**WORK TO COMPLETE:** Wherever the word "ohne" turns up in a line of the entries, copy that line.

Saved entries
- - -
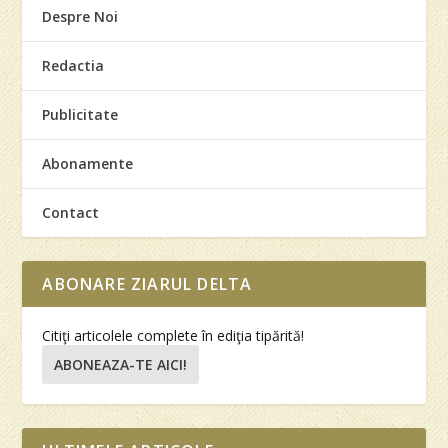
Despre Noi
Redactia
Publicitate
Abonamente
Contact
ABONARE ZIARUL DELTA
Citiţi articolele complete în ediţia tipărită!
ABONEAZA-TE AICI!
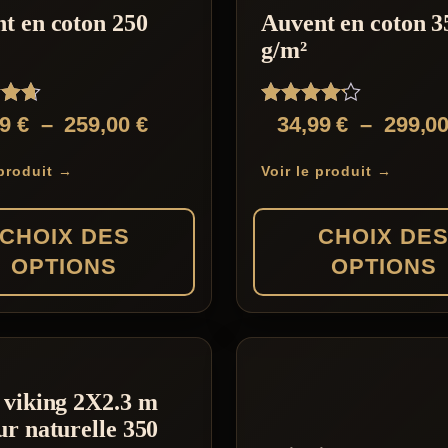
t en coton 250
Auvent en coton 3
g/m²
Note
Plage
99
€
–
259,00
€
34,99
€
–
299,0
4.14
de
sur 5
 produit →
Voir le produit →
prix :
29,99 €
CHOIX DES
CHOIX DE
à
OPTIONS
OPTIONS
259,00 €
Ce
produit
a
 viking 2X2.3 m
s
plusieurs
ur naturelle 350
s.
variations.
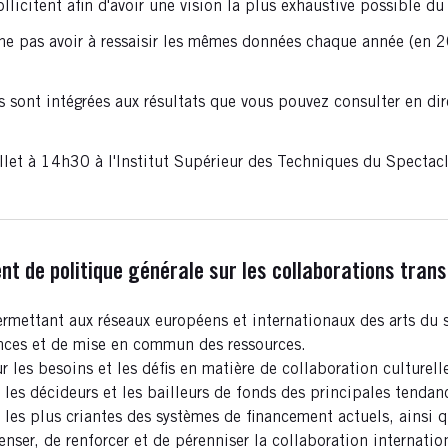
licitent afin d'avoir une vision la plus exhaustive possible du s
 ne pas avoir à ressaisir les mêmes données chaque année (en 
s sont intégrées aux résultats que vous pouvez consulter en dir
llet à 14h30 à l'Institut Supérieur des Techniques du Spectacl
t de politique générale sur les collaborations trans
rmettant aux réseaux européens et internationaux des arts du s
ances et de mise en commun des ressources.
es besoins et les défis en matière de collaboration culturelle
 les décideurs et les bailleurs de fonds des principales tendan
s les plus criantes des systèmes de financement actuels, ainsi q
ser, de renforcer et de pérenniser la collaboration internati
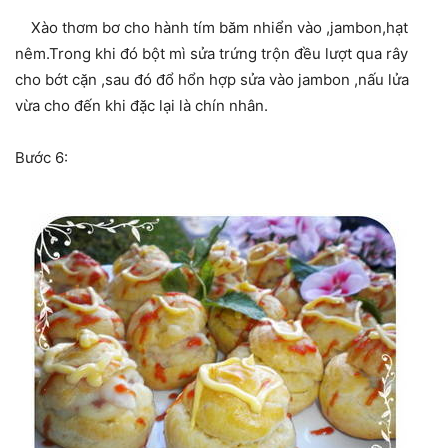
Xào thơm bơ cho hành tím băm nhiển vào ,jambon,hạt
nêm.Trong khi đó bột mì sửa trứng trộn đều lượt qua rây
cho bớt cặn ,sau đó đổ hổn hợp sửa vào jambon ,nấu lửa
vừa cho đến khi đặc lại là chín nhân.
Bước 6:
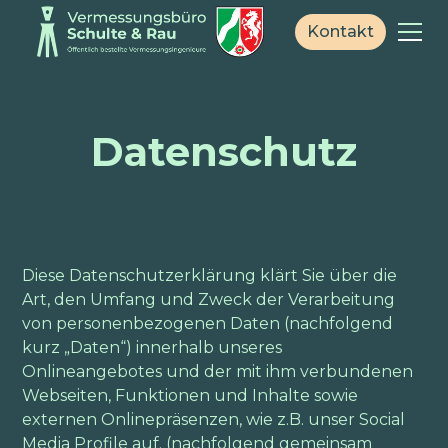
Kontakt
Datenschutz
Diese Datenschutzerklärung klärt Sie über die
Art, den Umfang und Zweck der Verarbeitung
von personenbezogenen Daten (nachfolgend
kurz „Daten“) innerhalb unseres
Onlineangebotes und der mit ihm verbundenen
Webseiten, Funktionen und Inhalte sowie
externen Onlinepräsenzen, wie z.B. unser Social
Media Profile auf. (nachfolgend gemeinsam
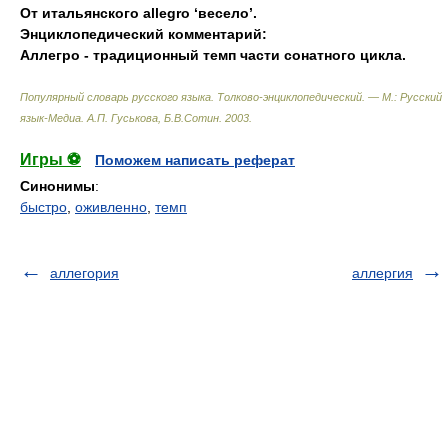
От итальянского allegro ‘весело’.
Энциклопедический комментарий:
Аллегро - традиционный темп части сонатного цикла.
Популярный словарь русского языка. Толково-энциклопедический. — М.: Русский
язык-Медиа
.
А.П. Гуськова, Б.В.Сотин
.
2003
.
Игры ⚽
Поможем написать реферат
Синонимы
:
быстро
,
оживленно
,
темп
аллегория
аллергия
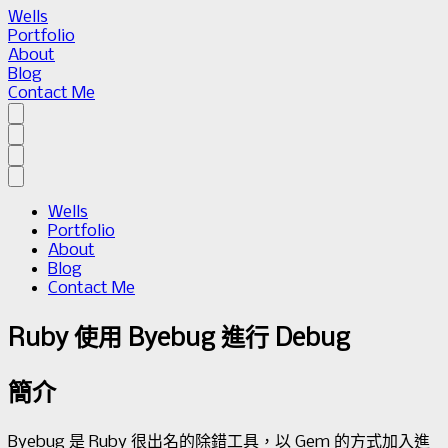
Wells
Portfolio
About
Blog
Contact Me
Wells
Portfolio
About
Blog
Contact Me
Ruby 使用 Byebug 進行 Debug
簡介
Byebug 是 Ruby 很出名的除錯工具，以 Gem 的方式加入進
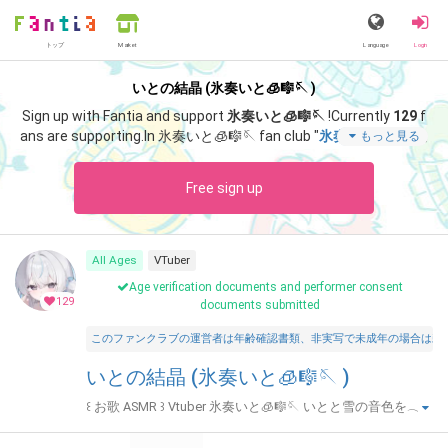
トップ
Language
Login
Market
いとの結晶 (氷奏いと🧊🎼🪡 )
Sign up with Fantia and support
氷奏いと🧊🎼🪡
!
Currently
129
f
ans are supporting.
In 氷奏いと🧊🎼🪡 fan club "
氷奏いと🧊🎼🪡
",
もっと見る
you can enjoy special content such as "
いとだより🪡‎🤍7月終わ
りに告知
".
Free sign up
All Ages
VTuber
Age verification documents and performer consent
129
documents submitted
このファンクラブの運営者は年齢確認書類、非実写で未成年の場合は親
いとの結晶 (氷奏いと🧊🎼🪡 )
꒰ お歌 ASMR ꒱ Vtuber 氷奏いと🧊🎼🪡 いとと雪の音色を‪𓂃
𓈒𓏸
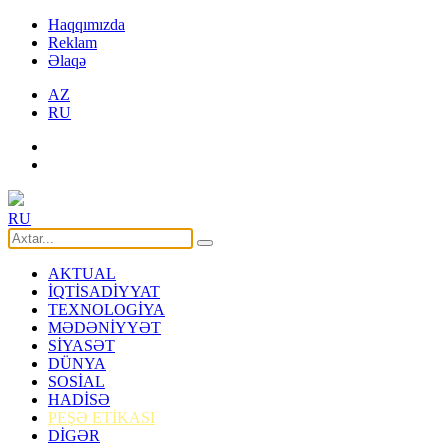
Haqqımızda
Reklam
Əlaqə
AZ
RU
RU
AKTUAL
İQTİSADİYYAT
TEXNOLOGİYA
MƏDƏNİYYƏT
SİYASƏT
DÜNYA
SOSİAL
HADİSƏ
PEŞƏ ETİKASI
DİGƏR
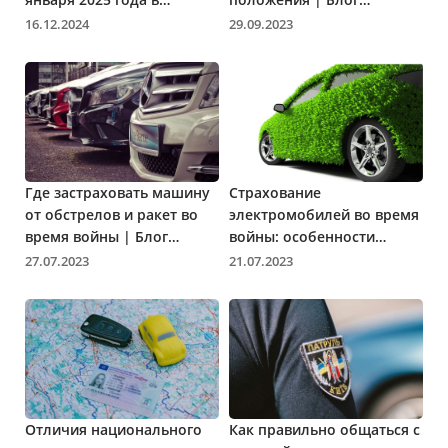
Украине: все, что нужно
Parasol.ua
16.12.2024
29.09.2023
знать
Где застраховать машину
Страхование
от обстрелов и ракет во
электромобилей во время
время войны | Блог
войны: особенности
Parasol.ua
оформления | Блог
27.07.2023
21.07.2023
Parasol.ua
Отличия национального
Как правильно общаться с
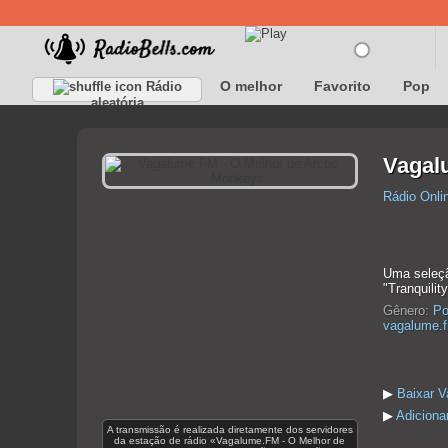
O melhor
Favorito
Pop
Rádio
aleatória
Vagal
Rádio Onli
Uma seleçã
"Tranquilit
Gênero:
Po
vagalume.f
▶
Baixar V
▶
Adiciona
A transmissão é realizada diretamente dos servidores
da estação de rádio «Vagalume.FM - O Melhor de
- - -
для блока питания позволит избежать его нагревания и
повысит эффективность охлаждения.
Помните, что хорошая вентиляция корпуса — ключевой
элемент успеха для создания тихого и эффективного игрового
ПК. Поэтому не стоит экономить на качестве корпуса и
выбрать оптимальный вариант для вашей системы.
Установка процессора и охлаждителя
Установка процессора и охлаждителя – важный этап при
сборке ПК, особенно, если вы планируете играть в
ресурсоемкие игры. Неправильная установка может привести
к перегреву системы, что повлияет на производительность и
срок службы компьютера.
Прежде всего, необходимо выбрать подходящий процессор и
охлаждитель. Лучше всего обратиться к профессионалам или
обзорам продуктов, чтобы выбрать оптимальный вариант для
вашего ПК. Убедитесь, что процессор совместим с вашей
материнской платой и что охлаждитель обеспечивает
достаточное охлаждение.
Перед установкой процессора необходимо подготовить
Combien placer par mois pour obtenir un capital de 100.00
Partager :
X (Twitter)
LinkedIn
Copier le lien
- - -
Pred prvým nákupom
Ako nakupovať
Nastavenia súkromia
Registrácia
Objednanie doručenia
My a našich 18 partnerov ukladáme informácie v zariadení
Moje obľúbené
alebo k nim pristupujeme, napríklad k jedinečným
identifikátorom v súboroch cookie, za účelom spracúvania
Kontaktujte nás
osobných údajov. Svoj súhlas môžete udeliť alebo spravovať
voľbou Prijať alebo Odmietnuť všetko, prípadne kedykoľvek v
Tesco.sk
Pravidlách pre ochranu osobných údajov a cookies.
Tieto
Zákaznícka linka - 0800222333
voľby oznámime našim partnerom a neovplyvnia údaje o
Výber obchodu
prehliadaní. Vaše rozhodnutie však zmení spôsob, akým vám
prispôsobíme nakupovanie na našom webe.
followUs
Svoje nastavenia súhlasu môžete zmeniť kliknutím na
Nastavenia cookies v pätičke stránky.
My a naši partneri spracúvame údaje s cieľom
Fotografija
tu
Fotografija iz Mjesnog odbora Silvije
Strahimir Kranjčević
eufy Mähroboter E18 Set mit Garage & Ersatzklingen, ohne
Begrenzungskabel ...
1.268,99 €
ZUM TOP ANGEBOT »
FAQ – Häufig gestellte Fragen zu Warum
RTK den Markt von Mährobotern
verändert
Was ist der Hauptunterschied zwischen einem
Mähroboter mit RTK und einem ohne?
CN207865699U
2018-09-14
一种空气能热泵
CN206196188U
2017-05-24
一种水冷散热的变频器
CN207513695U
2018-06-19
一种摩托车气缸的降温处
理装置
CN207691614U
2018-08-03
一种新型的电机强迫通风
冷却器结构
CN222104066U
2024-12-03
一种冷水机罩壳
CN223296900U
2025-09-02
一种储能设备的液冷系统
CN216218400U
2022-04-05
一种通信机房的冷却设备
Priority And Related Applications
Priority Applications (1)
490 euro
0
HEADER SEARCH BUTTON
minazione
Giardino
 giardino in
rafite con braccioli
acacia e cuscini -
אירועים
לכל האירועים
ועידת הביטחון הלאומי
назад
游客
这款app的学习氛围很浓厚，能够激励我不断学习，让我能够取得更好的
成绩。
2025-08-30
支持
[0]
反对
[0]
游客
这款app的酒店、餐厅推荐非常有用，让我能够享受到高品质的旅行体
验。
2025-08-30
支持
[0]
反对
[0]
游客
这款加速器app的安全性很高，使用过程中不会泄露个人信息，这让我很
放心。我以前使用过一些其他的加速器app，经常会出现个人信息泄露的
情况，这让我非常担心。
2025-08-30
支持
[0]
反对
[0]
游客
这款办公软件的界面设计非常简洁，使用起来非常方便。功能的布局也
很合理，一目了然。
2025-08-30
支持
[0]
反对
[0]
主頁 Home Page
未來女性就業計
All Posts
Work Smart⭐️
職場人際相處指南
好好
- - -
**ANSWER SECTION:**
eufy Mähroboter E18 Set mit Garage & Ersatzklingen, ohne
Mähroboter mit RTK und einem ohne?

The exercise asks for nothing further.